Fıkıhın ve sosyal bilimlerin telifi bir imkandı. Osmanlı’nın yıkılışı ile harcanan bir imkan. Zira Cumhuriyet, tercihini bila şek vela şüphe Batı-menşeli sosyal bilimlerden yana yaptı. Bu tercihle bir sınıf olarak ilmiye/ulema da ortadan kaldırıldı.
* * *
Osmanlı/Türk modernleşmesi/batılılaşması kapsamlı bir dönüşümün adı. Öyle ki devasa boyuta erişen modern Türkiye, hatta Balkanlar ve Orta Doğu çalışmaları bu dönüşümün anlatısı. Anlatının hakim teması modernleşme/batılılaşmanın birbiri ile kökten düşman iki ayrı grubu yarattığı. On dokuzuncu yüzyıl ve yirminci yüzyılın ilk iki on yılı bu iki düşman grubun mücadelesi.
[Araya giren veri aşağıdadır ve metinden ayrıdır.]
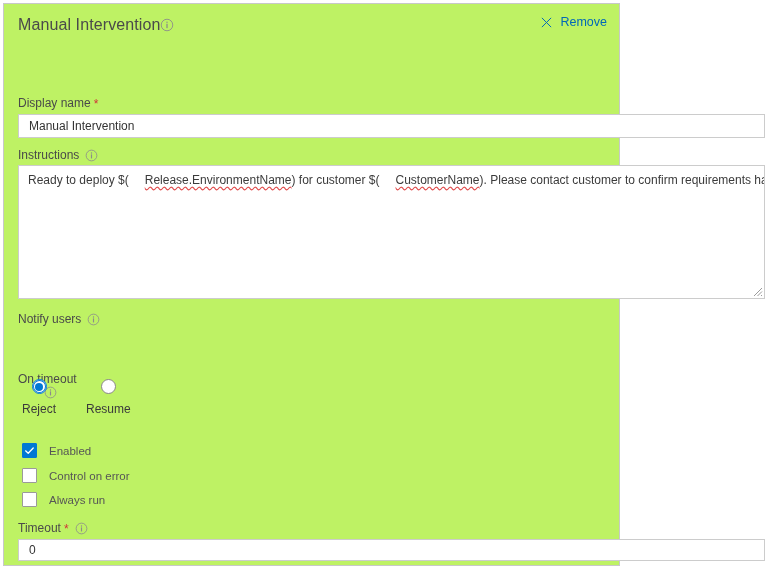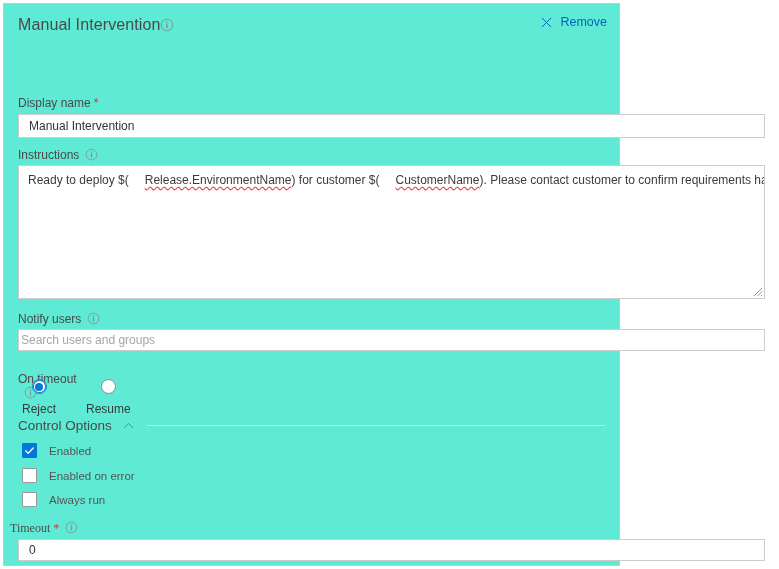--- a/index.html
+++ b/index.html
@@ -13,21 +13,21 @@
     font-size: 12px;
     color: #333333;
     overflow: hidden;
   }
 
   .panel {
     position: absolute;
     left: 3px; top: 3px;
     width: 617px; height: 563px;
     border: 1px solid #c8c8c8;
-    background: #5eead4;
+    background: #bef264;
   }
 
   
   .header-row {
     position: absolute;
     left: 14px; top: 10px;
     right: 12px;
     height: 24px;
   }
   .task-title {
@@ -77,20 +77,21 @@
     margin-left: 44px;
     cursor: pointer;
   }
 
   
   .field-label {
     position: absolute;
     font-size: 12px;
     color: #4a4a4a;
     display: flex;
+    align-items: center;
     white-space: nowrap;
   }
   .req-star {
     color: #d13438;
     margin-left: 3px;
     font-size: 12px;
     line-height: 1;
     position: relative;
     top: 1px;
   }
@@ -289,21 +290,20 @@
   <div class="field-label" style="left:14px; top:308px;">
     <span>Notify users</span>
     <span class="label-info">
       <svg class="svgw" width="13" height="13" viewBox="0 0 16 16" aria-hidden="true">
         <circle cx="8" cy="8" r="6.6" fill="none" stroke="#8b8b8b" stroke-width="1"></circle>
         <circle cx="8" cy="4.9" r="0.8" fill="#8b8b8b"></circle>
         <rect x="7.3" y="6.6" width="1.4" height="5" fill="#8b8b8b"></rect>
       </svg>
     </span>
   </div>
-  <input class="text-input" style="left: 14px; top: 325px; width: 747px; height: 22px; padding: 0px 2px;" placeholder="Search users and groups">
 
   <div class="field-label" style="left:14px; top:368px;flex-direction:column;">
     <span>On timeout</span>
     <span class="label-info">
       <svg class="svgw" width="13" height="13" viewBox="0 0 16 16" aria-hidden="true">
         <circle cx="8" cy="8" r="6.6" fill="none" stroke="#8b8b8b" stroke-width="1"></circle>
         <circle cx="8" cy="4.9" r="0.8" fill="#8b8b8b"></circle>
         <rect x="7.3" y="6.6" width="1.4" height="5" fill="#8b8b8b"></rect>
       </svg>
     </span>
@@ -313,50 +313,41 @@
     <div class="radio-item checked">
       <span class="radio-mark"></span>
       <span class="radio-label">Reject</span>
     </div>
     <div class="radio-item">
       <span class="radio-mark"></span>
       <span class="radio-label">Resume</span>
     </div>
   </div>
 
-  <div class="section-head">
-    <span class="section-title">Control Options</span>
-    <span class="section-chevron">
-      <svg class="svgw" width="13" height="13" viewBox="0 0 16 16" aria-hidden="true">
-        <path d="M3 10.5 L8 5.5 L13 10.5" stroke="#4f7ec0" stroke-width="1.2" fill="none" stroke-linecap="round" stroke-linejoin="round"></path>
-      </svg>
-    </span>
-    <span class="section-rule"></span>
-  </div>
 
   <div class="check-row checked" style="top:439px;">
     <span class="check-mark">
       <svg class="svgw" width="13" height="13" viewBox="0 0 16 16" aria-hidden="true" style="position:absolute;left:0;top:0;">
         <path d="M3.2 8.4 L6.4 11.4 L12.6 4.9" stroke="#ffffff" stroke-width="1.6" fill="none" stroke-linecap="round" stroke-linejoin="round"></path>
       </svg>
     </span>
     <span class="check-label">Enabled</span>
   </div>
 
   <div class="check-row" style="top:464px;">
     <span class="check-mark"></span>
-    <span class="check-label">Enabled on error</span>
+    <span class="check-label">Control on error</span>
   </div>
 
   <div class="check-row" style="top:488px;">
     <span class="check-mark"></span>
     <span class="check-label">Always run</span>
   </div>
 
-  <div class="field-label" style="left:6px; top:517px;font-family:Liberation Serif, serif;">
+  <div class="field-label" style="left:14px; top:517px;">
     <span>Timeout</span>
     <span class="req-star">*</span>
     <span class="label-info">
       <svg class="svgw" width="13" height="13" viewBox="0 0 16 16" aria-hidden="true">
         <circle cx="8" cy="8" r="6.6" fill="none" stroke="#8b8b8b" stroke-width="1"></circle>
         <circle cx="8" cy="4.9" r="0.8" fill="#8b8b8b"></circle>
         <rect x="7.3" y="6.6" width="1.4" height="5" fill="#8b8b8b"></rect>
       </svg>
     </span>
   </div>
Cumhuriyet ise tekinin diğeri üzerinde tartışmasız zaferi.
Recep Şentürk’ün Türk Düşüncesinin Sosyolojisi’nin Cumhuriyet’e bakışı aynı. Ancak öncesine daha nüanslı. Yine iki grup var. Bir tarafta fıkıhın temsilcileri, diğer tarafta sosyal bilimlerin. Her iki tarafın temsilcileri yine rakip. Aralarındaki ilişki elbette gergin. Ancak fıkıh ve sosyal bilimler arasında ciddi ve samimi bir diyalog da sürmüş. Hem de Osmanlı/Türk modernleşmesi/batılılaşmasının en önemli ideolojik figürlerinin dahil olduğu ve katkıda bulunduğu.
Recep Şentürk bu diyaloga dikkat çekerek, ana hatlarını yeniden kurgulayarak ve inşa ederek, modern Türkiye çalışmalarında hakim anlatıya kritik bir eleştiri getiriyor ve mezkur anlatıya nispetle Osmanlı/Türk modernleşmesi/batılılaşmasına daha ince bir bakış atıyor. Bu haliyle Türk Düşüncesinin Sosyolojisi hiç kuşkusuz önemli bir akademik katkı.
Kitabın talihsizliği Şentürk’ün eleştirel bakışını Cumhuriyet dönemine yaymaması. Şentürk’ün yargısı kesin. Cumhuriyet’le fıkıh ve sosyal bilimler arasında telif çabasının terkedildiği, fıkhın rafa kaldırıldığı ve fıkıhın temsilcilerinin ise tamamen tasfiye edildiği. Ancak buna dair Şentürk’ün iddiası daha çok bir ezberin tekrarı. Türk Düşüncesinin Sosyolojisi’nde bunun nasıl ve neden olduğuna dair bir tartışma yok. Bu önemli değil mi? Hem de bahsi geçen adımları atan kadroların ilhamını aldıkları arasında fıkhı ve sosyal bilimleri telife gayret eden iki isim, Namık Kemal ve Ziya Gökalp var iken.
Akademik bir çalışmanın kıymeti sadece varolan sorulara verdiği cevaplarla ölçülmez. Bir o kadar, hatta daha fazla önemli olan, sordurduğu yeni sorular. Şentürk’ün kitabı yeni sorular sordurduğu için de değerli bir katkı.
Recep Şentürk, Türk Düşüncesinin Sosyolojisi, İz Yayıncılık, 2017.